ELA 6-8 Dust Bowl

ELA 6-8 Dust Bowl

Standards & Objectives

Essential and guiding questions: 

Text-Dependent Questions

Text 1: Dust Bowl Photographs

  • PRIOR KNOWLEDGE: What do you know about the Dust Bowl?

COMPREHENSION:

  • List all of the details you see in four of the photographs. (Teacher may need to model one photograph finding ALL the details).
  • What is the big idea in these photographs? How do you know?

INTERPRETATION:

  • Choose one photograph that is significant. What makes this photograph significant? How is it more significant than other photographs?
  • Have students put this information into a t-chart. One side would be the “significant photograph” and “observations” about it. The other side would be the “evidence” to support the significance.
  • Teacher may need to model the thoroughness needed for this chart.
  • Accountable Talk discussion: Teacher with students or student to student or both.
  • How does the photographer use color in these photographs?
  • What do we know about the men in these photographs? The women? The children?
  • What purpose might the photographer have had in publishing many photographs on the same subject?
  • How do the photographs enhance your understanding of the Dust Bowl era?
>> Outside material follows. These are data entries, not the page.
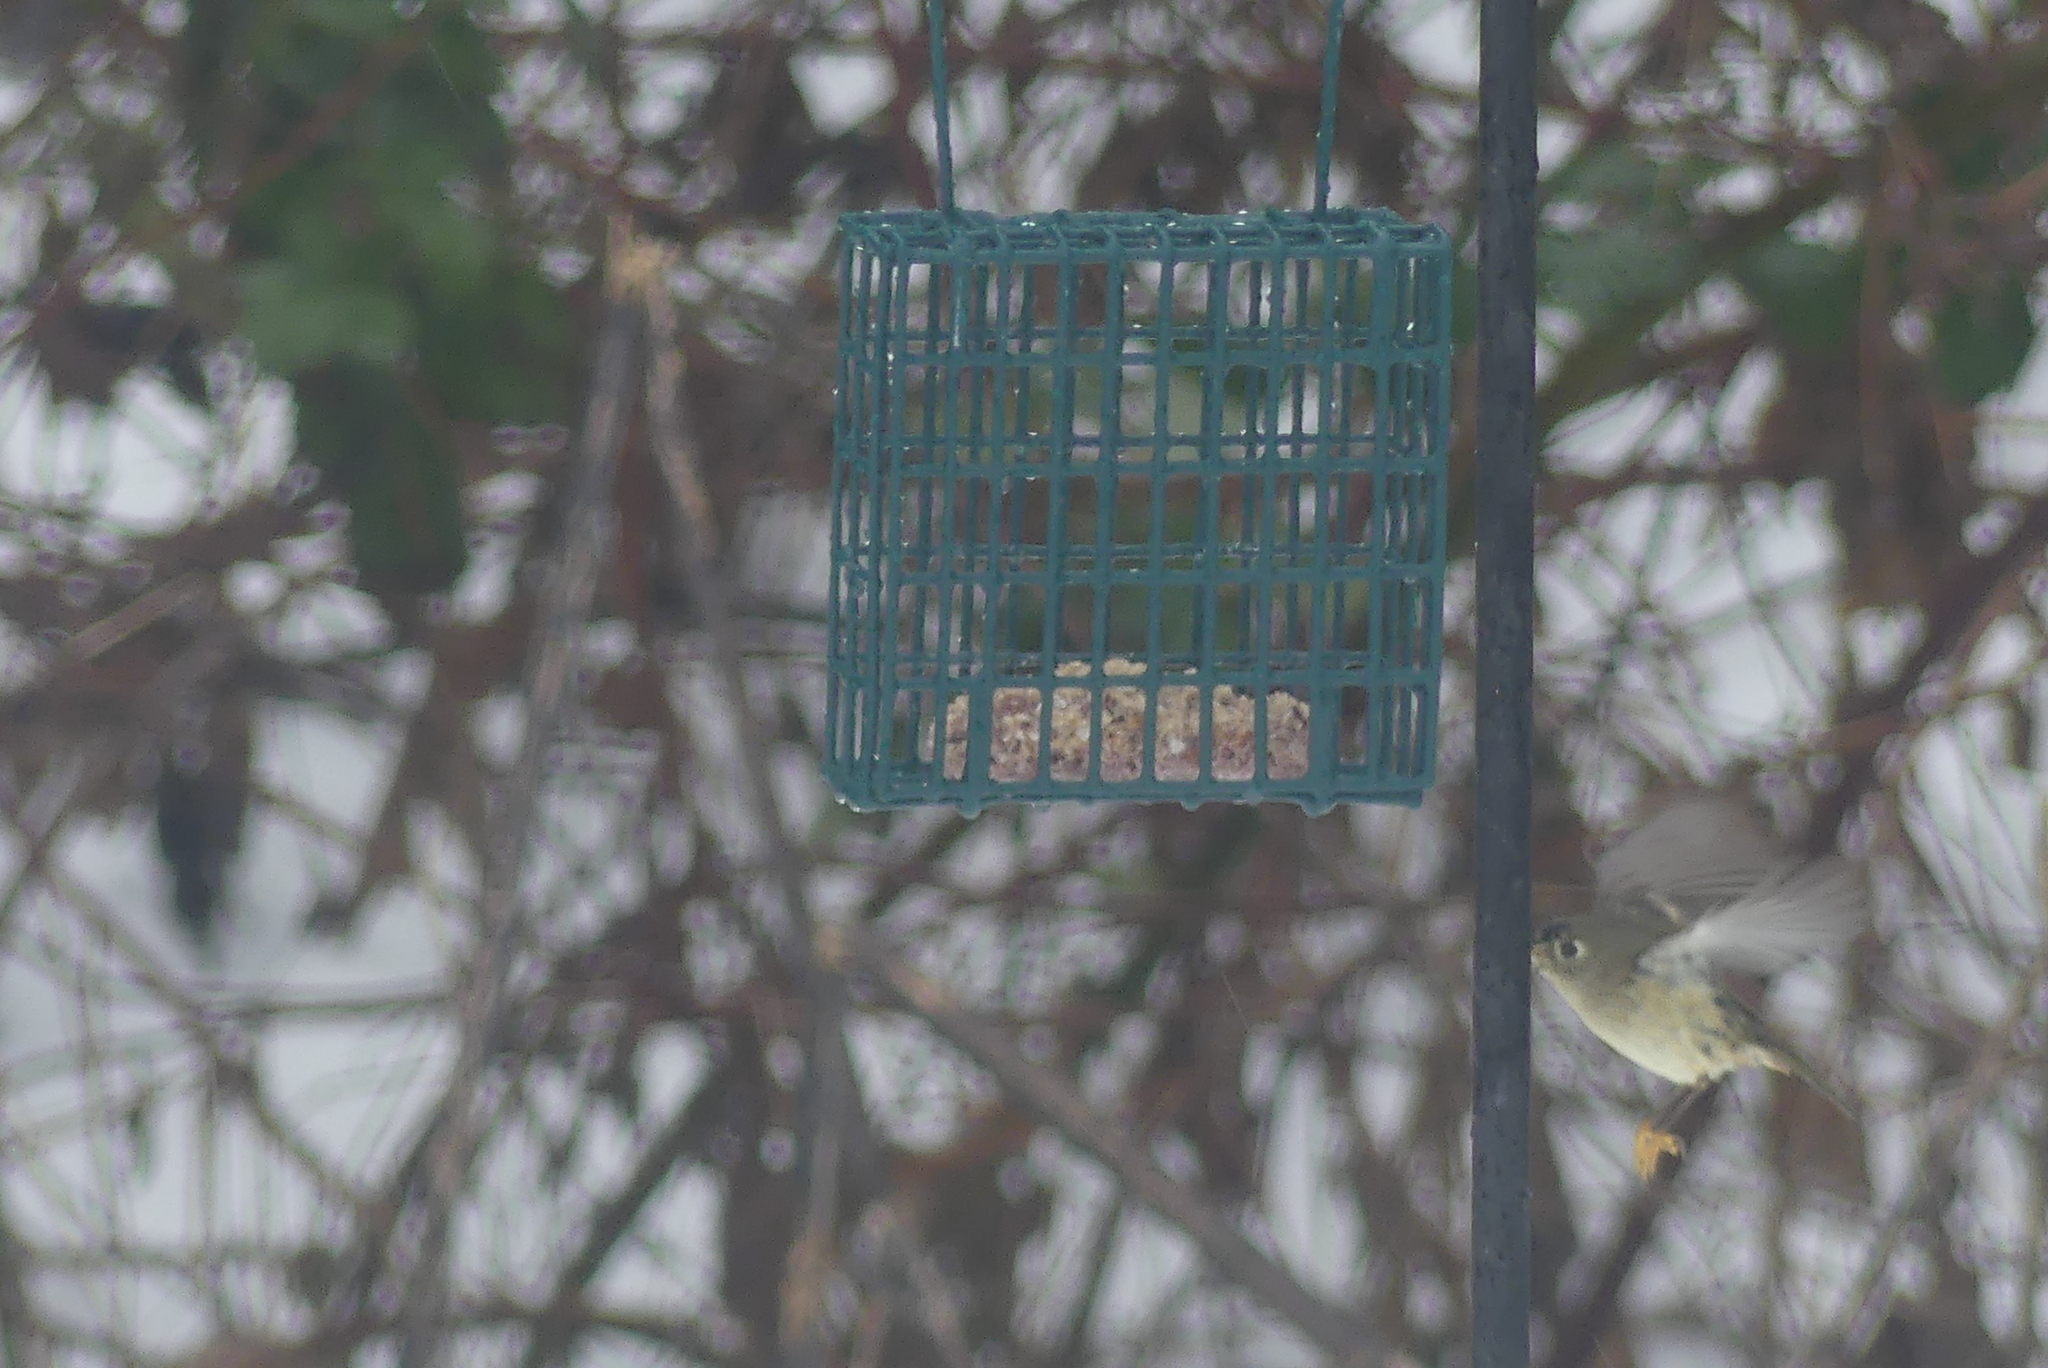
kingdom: Animalia
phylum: Chordata
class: Aves
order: Passeriformes
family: Regulidae
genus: Regulus
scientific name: Regulus calendula
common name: Ruby-crowned kinglet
Text 2: “Covered in Dust”, by Paul Roop

COMPREHENSION:

  • What is the central idea? How do you know? 
  • Have students fill in a four-part chart. Put the central idea at the top, and then fill in the other three spaces with details from the text to support their chosen central idea. The details should include the line number and sentences/phrases. Teacher may need to model this chart.

INTERPRETATION:

  • Re-read for significance. Have students complete another t-chart. Left side=Significant Sentence or Phrase (with line number); right side=Explanation using evidence.
  •  Teacher, again, may need to model how to thoroughly complete this chart with textual evidence, line numbers, and clear support for choices.

ANALYSIS OF TEXT STRUCTURE:

  • How does this author begin this text?
  • How does the author begin this paragraph?
  • How does this text end?
  • How are the introduction and conclusion effective and appealing?
  • In what ways does this author convey complex information in an understandable way?

Activity/Task Variations

Blooms taxonomy level: 
Understanding
Differentiation suggestions: 

Scaffolding and support for special education students, English language learners, and struggling readers:

  • Make an audio recording of “Covered in Dust” and give to students before the whole class reading.
  • Read the captions and article in small chunks – photograph-by-photograph as well as paragraph-by-paragraph.
  • Read aloud, silent read, student read, whisper read multiple times.
  • Give students a list of domain specific vocabulary definitions. Examples might include: captions, blizzard, drifts, region, prairie, plains, drought, topsoil, conservation, soil, crop rotation, erosion, migrant.
  • Use word study strategies with a limited number of Tier 2 Vocabulary words such as: horizon, awesome, ravaged, drifts, perished, bumper, produced, uprooted, carve, withered, shifted, converted, tale, instruments.